Things to do:
1 – In the comment thread about revolution, which writer is named as an example of advocating not supporting the tyrant?
2 – Write the next part of the comment thread about revolution and police shootings, starting after its last line.

Exercise passage:

        Next time I see a revolutionary agitator he better not expect others to do what he can’t do himself. As I have said Ed we got a paramilitary mindset trained by Hollywood. Everyone thinks they are some wise general and are going to lead the armed resistance to victory. They are legends in their own minds on the imaginary battlefield second not even to George Washington who they hope to emulate. Its pathetic and its instilled by the PTB to get the stupid to uprise periodically, the wholly know that these types will be easy manipulated to do the same as the last group considering they would ever be successfull. Which most likey they are too stupid to actually acheive anything in terms of a real battlefield they construct in their feeble minds.

        Peace warriors are in short supply and demand. People who advocate that people take back their rights and responsibilities as individuals are in short supply and demand. People who advocate revolution of the individual, that advocate not supporting the tyrant like Estienne de La Boétie.

        This country has watched too many bloody movies and convinced itself that the only way to win is by shedding blood. Whereas history shows that such thinking rarely results in victory short or long term.

        • Hot Rod, thanks for the injection of sanity…I’ve been drifting toward the dark side this week.

          Absolutely–what we don’t want is a Jacobin revolution, which is exactly what they’re leading us towards!

          We want a New American Revolution–where the “war” was won completely in the ten years leading up to the final mop-up..and shooting instigated by the British.

          They’d already lost. It just had to be shown to them physically, unfortunately.

          The people who think the revolution starts with war invite hell on earth.

    • meth, I read it somewhere else and noticed a link to the DailySheeple. I sent it to a bunch of people and everybody was just miffed. The guy who says kill them has a point though. Now that just being accused of DWI is almost a death sentence, unless you’re Alice Walton, who just got no-billed on her second in Ft. Worth. The DPS who stopped her got fired but no specifics. He might have gotten a rather “good deal” from someone, say a billionaire heiress?

      In response to the post yesterday of the Grist for Breakfast site on cops getting 72 hrs. to respond after shooting someone, here is a rebuttal, a veiled threat if you will, from a prosecutor. I’ll be damned, wonders never cease.

[Collected data]

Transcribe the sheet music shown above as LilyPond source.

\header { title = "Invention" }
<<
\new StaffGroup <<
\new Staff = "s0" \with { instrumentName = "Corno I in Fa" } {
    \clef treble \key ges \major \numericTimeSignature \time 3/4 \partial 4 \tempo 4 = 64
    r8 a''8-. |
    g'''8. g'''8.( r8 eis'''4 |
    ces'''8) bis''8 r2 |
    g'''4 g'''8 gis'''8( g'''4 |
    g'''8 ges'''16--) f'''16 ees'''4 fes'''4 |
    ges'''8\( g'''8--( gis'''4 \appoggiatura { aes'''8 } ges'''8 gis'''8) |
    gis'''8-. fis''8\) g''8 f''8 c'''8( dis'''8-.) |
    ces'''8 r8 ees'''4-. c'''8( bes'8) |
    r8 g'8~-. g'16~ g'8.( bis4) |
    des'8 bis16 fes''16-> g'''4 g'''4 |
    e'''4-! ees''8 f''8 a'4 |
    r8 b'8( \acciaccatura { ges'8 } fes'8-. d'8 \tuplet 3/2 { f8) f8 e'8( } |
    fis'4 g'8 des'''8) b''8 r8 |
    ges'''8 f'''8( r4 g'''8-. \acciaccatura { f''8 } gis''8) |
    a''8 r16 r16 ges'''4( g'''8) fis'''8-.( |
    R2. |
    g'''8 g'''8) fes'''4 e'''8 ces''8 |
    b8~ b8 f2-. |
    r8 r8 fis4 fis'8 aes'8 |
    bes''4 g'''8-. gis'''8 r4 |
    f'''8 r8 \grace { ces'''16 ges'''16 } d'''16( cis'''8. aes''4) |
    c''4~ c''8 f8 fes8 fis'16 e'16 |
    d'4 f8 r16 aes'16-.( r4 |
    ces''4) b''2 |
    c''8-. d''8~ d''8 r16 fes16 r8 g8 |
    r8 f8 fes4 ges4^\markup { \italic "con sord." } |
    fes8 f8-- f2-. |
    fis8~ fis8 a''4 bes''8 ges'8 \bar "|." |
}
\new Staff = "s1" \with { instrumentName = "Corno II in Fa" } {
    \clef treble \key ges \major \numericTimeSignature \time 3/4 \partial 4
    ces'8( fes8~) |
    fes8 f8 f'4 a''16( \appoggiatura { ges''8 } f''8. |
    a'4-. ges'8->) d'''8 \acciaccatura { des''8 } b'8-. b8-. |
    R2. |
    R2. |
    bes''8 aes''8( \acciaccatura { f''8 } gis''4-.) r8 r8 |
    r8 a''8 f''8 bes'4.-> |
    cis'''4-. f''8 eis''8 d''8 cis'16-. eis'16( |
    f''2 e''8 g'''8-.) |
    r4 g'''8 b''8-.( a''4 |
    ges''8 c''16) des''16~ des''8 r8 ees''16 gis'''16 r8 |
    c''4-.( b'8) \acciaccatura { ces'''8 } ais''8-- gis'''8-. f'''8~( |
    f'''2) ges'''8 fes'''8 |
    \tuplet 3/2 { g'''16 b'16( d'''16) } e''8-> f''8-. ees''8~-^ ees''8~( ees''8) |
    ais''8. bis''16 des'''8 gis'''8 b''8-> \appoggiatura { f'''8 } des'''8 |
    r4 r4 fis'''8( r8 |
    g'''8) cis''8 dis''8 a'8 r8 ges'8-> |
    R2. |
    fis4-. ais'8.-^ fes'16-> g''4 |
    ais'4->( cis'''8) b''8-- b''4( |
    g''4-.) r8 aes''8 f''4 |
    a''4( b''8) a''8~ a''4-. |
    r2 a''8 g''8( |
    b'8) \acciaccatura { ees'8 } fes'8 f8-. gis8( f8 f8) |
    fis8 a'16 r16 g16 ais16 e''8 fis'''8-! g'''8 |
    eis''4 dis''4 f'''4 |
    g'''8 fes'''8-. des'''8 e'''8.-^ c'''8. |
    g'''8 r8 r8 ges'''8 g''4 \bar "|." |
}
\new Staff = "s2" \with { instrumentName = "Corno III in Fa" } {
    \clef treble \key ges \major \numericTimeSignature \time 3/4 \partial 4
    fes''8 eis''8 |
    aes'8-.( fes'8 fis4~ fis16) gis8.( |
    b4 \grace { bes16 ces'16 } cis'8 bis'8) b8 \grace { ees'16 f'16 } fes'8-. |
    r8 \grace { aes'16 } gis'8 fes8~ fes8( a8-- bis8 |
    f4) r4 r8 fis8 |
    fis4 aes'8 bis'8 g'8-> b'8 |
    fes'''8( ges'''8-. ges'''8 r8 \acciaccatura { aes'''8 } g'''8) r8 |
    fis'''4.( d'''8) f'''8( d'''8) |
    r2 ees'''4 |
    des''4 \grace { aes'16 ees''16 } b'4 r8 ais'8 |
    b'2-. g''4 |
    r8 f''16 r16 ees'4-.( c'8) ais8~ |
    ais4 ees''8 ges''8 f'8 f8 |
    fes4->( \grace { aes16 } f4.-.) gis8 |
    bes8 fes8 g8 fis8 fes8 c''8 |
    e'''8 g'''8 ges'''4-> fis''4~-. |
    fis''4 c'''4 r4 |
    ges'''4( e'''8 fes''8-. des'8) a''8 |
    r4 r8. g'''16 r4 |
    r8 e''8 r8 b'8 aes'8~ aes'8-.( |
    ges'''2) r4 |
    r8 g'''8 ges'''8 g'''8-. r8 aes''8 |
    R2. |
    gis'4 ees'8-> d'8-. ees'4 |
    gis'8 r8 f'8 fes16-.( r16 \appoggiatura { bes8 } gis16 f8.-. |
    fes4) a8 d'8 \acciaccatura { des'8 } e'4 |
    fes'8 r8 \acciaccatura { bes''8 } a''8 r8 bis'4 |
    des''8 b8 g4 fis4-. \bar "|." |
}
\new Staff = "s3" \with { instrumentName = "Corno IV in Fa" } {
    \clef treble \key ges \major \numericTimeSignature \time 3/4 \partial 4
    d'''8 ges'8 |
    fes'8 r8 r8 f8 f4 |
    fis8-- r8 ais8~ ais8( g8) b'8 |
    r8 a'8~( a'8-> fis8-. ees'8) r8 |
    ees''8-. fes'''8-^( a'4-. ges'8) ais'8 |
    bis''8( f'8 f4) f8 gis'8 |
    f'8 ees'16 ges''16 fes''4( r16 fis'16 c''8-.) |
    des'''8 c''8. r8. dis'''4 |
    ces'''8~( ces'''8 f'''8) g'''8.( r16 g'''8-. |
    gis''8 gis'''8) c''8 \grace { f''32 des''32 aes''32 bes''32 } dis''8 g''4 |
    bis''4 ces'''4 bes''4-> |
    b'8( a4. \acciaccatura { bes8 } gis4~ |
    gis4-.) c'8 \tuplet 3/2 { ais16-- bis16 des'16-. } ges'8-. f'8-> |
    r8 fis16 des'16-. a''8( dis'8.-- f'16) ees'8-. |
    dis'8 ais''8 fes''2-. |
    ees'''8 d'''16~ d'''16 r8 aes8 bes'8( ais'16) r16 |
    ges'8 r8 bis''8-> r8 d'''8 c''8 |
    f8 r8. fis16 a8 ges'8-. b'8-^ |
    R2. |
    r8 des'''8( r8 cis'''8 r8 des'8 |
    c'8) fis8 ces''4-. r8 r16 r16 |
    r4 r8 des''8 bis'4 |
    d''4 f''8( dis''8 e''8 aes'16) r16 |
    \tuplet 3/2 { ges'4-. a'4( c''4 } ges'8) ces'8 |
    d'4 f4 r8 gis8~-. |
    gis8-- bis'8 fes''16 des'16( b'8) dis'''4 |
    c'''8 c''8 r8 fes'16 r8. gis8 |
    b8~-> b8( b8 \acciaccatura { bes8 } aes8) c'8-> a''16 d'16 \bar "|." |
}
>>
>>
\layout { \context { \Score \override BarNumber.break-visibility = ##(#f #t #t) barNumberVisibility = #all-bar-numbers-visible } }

Answers to the problems:
1 – Estienne de La Boétie

2 –
      http://gritsforbreakfast.blogspot.com/2013/12/shook-new-dallas-pd-policy-on-police.html?utm_source=feedblitz&utm_medium=FeedBlitzEmail&utm_content=79553&utm_campaign=0

  3. “Why didn’t the police just use the Taser on Broadnax in the first place?”

    Maybe it’s because they’re fucking cowards who shit themseves and shoot wildly at the first twinge of anxiety they feel. The cops should be charged with attempted murder. Their actions qualify for the charge because they exhibited a “depraved indifference to human life”.

    The DA deserves prison time but will end up mayor of NYC, probably.

  4. Cops remind of little children. It’s always the fault of someone else. Someone made them do it. They are never responsible for their own actions.

    Let’s imagine for a moment that a psycho killer was trying to kill an armed mundane. For the sake of argument there are many credible witnesses to testify to this as the truth. The mundane takes a shot, misses, and wounds a bystander. What happens to the mundane? He is charged and put on trial and will likely go to prison and have to pay for the medical bills of the bystander.

    But when it’s a cop, the whole thing changes, even when the person they were aiming for was of no threat to them whatsoever.

    • Hi Brent,

      Yup.

      Anyone who has a CHP knows that there are severe repercussions for even “brandishing” (displaying) a firearm, let alone actually pointing it at someone (to say nothing of actually firing a shot.)

      But cops? They’re given virtual carte blanche to point guns at people, and when they discharge them – even with gross negligence – it’s rare they’re ever held to the fire in the way that you or I would be if we did exactly the same thing.